It's pretty ironic.
This is a tech review.
I'm a gadget guy.
The very idea there's some kind of new technology out there I haven't tried drives me crazy.
And yet, when it comes to design, I'm analogue all the way.
Give me wood. Give me curves. Make it soft to touch.
What's really ironic is one of the most advanced gaming headsets on the market looks a bit like something from 1979...
The Logitech G Pro X is not just an audio experience, it's a tactile one. Steel. Aluminium. Leatherette. Velour. Memory foam. Every element has been designed for comfort, durability and performance - whether this has accidentally resulted in a somewhat vintage appearance or it's a deliberate throwback aesthetic, I really love it.
There are some pretty cool cosmetic details - take the LP-like grooves etched into the aluminium casing on each earcup... probably no real useful purpose, but it looks and feels outstanding.
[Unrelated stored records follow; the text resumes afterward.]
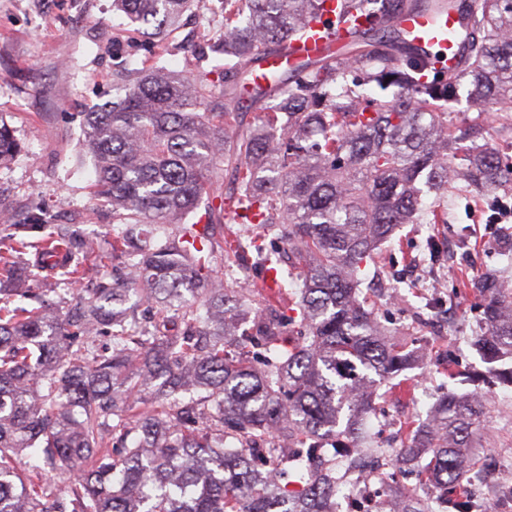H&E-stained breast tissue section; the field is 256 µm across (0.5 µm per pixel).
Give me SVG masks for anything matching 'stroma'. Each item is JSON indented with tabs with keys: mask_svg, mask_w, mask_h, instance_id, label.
<instances>
[{
	"mask_svg": "<svg viewBox=\"0 0 512 512\" xmlns=\"http://www.w3.org/2000/svg\"><path fill=\"white\" fill-rule=\"evenodd\" d=\"M222 32L221 0H191L176 30L162 38L134 31L112 0H0V120L21 144L0 167V207L16 213L40 207L46 223L78 225L96 251L109 252L112 209L92 197L93 164L81 146L85 113L132 83L134 69L146 62L203 73L223 87L224 58L209 49ZM510 197L511 185L477 203L449 187L439 201L447 223L402 225L365 269L380 325L411 357L405 372L370 384L375 411L361 423L366 443L403 447L446 394L482 396L486 414L478 439L493 459L482 492L490 500L512 486V387L486 381L488 364L475 346L484 326L468 284L493 270L504 295L512 296V260L503 252L512 223L491 221L498 201ZM429 238L450 245L449 264L435 268L422 260L421 245ZM1 253L33 265L34 287L69 299V282L35 267L32 249L4 238ZM433 274L444 282L443 296L425 288ZM425 303L448 317L447 332L432 340L422 331Z\"/></svg>",
	"mask_w": 512,
	"mask_h": 512,
	"instance_id": "35a3bbf8",
	"label": "stroma"
}]
</instances>
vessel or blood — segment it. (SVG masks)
Here are the masks:
<instances>
[{
  "instance_id": "obj_1",
  "label": "vessel or blood",
  "mask_w": 512,
  "mask_h": 512,
  "mask_svg": "<svg viewBox=\"0 0 512 512\" xmlns=\"http://www.w3.org/2000/svg\"><path fill=\"white\" fill-rule=\"evenodd\" d=\"M389 24L421 53L441 56L447 62L456 54L453 35L459 28L458 16L443 14L436 17L426 11L403 12L392 15ZM352 36V30L338 23L334 11L330 10L320 22L311 24L305 36L292 41L288 49L269 51L266 63L268 68L279 69L297 59L317 56L325 49L339 48Z\"/></svg>"
}]
</instances>
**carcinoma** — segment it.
<instances>
[{
  "label": "carcinoma",
  "mask_w": 512,
  "mask_h": 512,
  "mask_svg": "<svg viewBox=\"0 0 512 512\" xmlns=\"http://www.w3.org/2000/svg\"><path fill=\"white\" fill-rule=\"evenodd\" d=\"M326 2L223 0V90L151 65L87 113L93 196L112 203L111 253L70 224L48 233L38 213L16 221L0 209L11 238L74 284L62 308L55 289L30 287L0 258V512H336V452L323 441L358 447L370 374L407 367L362 295L368 259L400 225L438 223L425 197L454 179L476 201L512 183L483 120L448 111L461 89L473 106L512 101V0H341L340 20L369 23L347 51L301 60L271 84L249 80ZM187 4L114 0L156 34L175 30ZM421 8L461 19L456 63L417 56L386 24ZM371 83L396 93L371 97ZM20 149L0 120V165ZM218 163L228 183L216 194ZM241 221L262 227L250 247L267 272L278 276L286 250L302 277L295 294L270 289L254 316L258 371L226 350L225 295L250 272L204 273L214 249L229 258L244 247L237 234L214 237ZM108 265L121 274L88 277ZM472 288L489 328L479 349L512 358V301L493 277ZM174 315L179 334L167 333ZM432 412L435 427L409 444L363 452L432 454L424 473L455 500L441 511L404 488L402 512H473L460 494L484 482L472 437L485 409L451 394ZM30 456L37 464L21 469ZM79 462L57 488L54 476Z\"/></svg>",
  "instance_id": "cac0c4a2"
}]
</instances>
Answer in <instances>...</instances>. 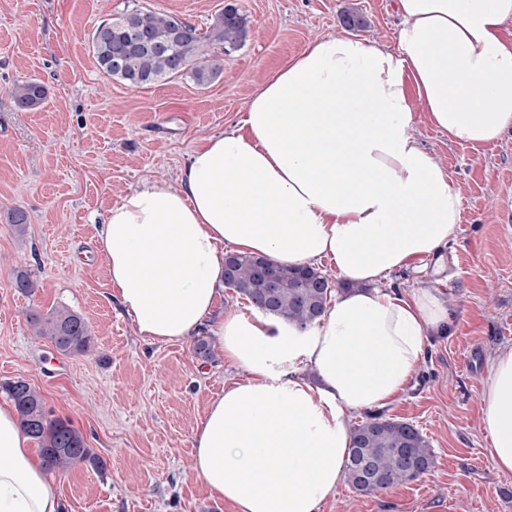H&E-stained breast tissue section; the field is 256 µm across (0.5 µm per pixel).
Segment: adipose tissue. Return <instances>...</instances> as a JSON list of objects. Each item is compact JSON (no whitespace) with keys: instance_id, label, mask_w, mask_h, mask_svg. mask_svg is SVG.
<instances>
[{"instance_id":"ef3b65f1","label":"adipose tissue","mask_w":512,"mask_h":512,"mask_svg":"<svg viewBox=\"0 0 512 512\" xmlns=\"http://www.w3.org/2000/svg\"><path fill=\"white\" fill-rule=\"evenodd\" d=\"M396 48L312 40L269 74L244 131L208 137L177 184L148 180L112 206L95 246L143 340L204 333L243 381L193 433L192 470L235 512H321L345 478L352 420L389 405L455 309L385 287L454 240L462 198L414 134L418 117L475 149L512 131V0H396ZM330 263L352 290L301 331L218 308L226 252ZM317 383H309L306 370ZM482 429L512 475V347L492 358ZM0 512H63L14 405L0 403Z\"/></svg>"}]
</instances>
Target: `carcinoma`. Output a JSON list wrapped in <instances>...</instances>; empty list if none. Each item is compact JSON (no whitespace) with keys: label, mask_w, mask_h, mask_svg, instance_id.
Returning a JSON list of instances; mask_svg holds the SVG:
<instances>
[{"label":"carcinoma","mask_w":512,"mask_h":512,"mask_svg":"<svg viewBox=\"0 0 512 512\" xmlns=\"http://www.w3.org/2000/svg\"><path fill=\"white\" fill-rule=\"evenodd\" d=\"M177 27L184 34L169 48L129 51L119 68L112 67L114 52L131 40L163 42ZM247 34V20L234 5L215 14L204 32L177 15L136 9L101 22L91 33V46L100 69L126 85L137 80L141 88L178 77L205 85L221 75L224 56L240 47ZM11 96L18 108L35 110L43 104L46 88L34 79L25 80L14 85ZM228 267L227 288L261 312L301 329L318 320L332 292L342 287L314 267L282 265L260 256L231 253ZM28 319L38 335L49 337L63 354L84 355L93 347L87 322L74 311L55 309L45 316L36 310ZM0 391L13 402L47 469L83 464L106 471L105 459L89 448L71 421L52 417L43 396L26 380H10ZM432 463L433 454L418 428L378 412L353 427L345 479L354 491L372 494L418 479Z\"/></svg>","instance_id":"carcinoma-1"}]
</instances>
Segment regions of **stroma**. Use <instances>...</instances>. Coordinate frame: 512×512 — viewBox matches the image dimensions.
<instances>
[{
  "label": "stroma",
  "instance_id": "obj_1",
  "mask_svg": "<svg viewBox=\"0 0 512 512\" xmlns=\"http://www.w3.org/2000/svg\"><path fill=\"white\" fill-rule=\"evenodd\" d=\"M226 0H0V382L26 379L53 415L67 419L107 462L58 473L66 512H232L191 471L192 437L210 400L243 380L236 365L195 357L193 339L166 345L137 336L108 298L98 224L147 179H180L205 137L240 129L260 81L319 35L346 32L395 46L396 0H235L249 19L243 46L205 86L175 78L131 88L104 74L89 46L101 21L133 8L182 15L206 29ZM41 82L47 98L25 111L15 84ZM416 136L462 193V222L440 276L391 275L407 293L432 288L456 312L432 338L410 384L384 410L415 425L433 453L418 480L373 494L341 484L323 512H512V477L501 474L481 427L489 360L512 346V134L475 150L426 121ZM27 216L24 233L9 209ZM29 273L33 293L15 286ZM68 308L94 336L85 356L35 335L30 312Z\"/></svg>",
  "mask_w": 512,
  "mask_h": 512
}]
</instances>
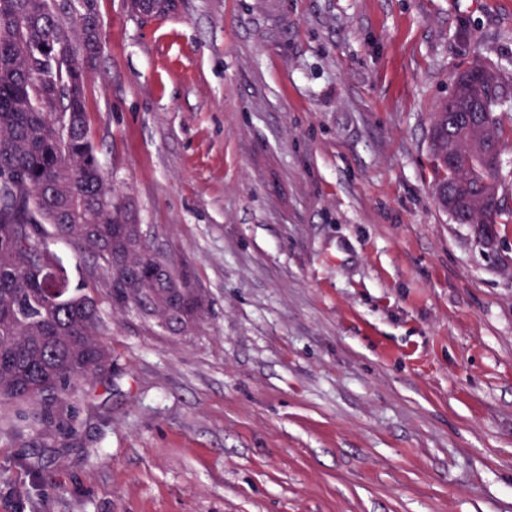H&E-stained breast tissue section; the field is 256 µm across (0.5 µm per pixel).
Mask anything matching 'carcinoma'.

The stitched seams along the edges of the leatherette headband are another classic example - and I do mean classic.
Even the short cables connecting the speakers across the headband are coiled, like a 1980's phone cord. I don't know why, but it definitely works.
Comfort-wise, the G Pro X is hard to beat. The headset is a tight fit on my massive skull, but not oppressively so. Once you've tried memory foam, you'll never go back and although the leatherette cushions feel more luxurious, there's a pair of velour ones included in the box which are far more breathable, making them my preferred option for prolonged use.
Yes folks, these cans are comfy as.
So they look good. They feel even better. But none of that matters if the sound experience doesn't match up.
Rest assured, there's a reason this is being pitched as Logitech's flagship headset.
To be honest, thanks to the G Hub app, it's hard not to squeeze a half-decent listen out of most Logitech headphones these days - there's quite a selection of preset and manual EQ options, not to mention balance controls to set each of the 7:1 channels available to your personal preference.
The result is super clear, with a fine-tuned sense of direction to prevent any of your online enemies sneaking up on you. But it's more than that. The Pro-G 50mm drivers really do deliver great power across all frequencies, with excellent (but not overpowering) bass response. There's also a discernible "roominess" to the sound, which adds a very intimate feel to more acoustic tracks. That's right, I've been using these headphones to listen to actual music - they're not just for gaming. Oh, if you're worried you'll look like a tool wandering around in public with a microphone hanging off your headphones, not an issue - it just unplugs.
But man, that microphone. Logitech recently acquired Blue Vo!ce - a company famous for its high-end mic technology. This gives Logi a significant advantage over its competitors because mic quality is usually pretty much forgotten on these devices. Well not anymore. Once again, there's a comprehensive menu of EQs and effects available via the G Hub app which has allowed me to tweak the mic's performance to such a degree I'm now recording my podcasts with it. It's not quite studio quality, but it's a giant step ahead of the muffled and often distorted sound you hear from most other gaming headset mics. It could be just the advantage you need to make your orders heard more clearly by your online team-mates.
Obviously, most of these settings are only available to you if you plug in via the provided USB dongle - although as usual, Logitech has provided a whole bundle of cable options to make sure you can plug into just about any PC, console or phone you're using. My favourite is the extremely long, braided PC cable, complete with lapel volume controller. Yes, I'm such a geek, I have a favourite cable.
There are really only two things preventing me from labeling the G Pro X as one of the best headsets available - no Active Noise Control and no wireless/bluetooth option. To be honest, I haven't really missed ANC, as the earcups provide such a tight seal (even the velour ones) I usually can't hear anything else around me anyway.
The wired-only scenario is slightly more confusing, as Logitech have other cable-free headsets in its G-Series that work very well, with virtually no detectable lag at all. Maybe a wireless version is in the works - or maybe that just wouldn't be vintage enough, because one thing's for sure, these headphones are a high-fidelity time-trip of the best kind and I wouldn't want to mess with that.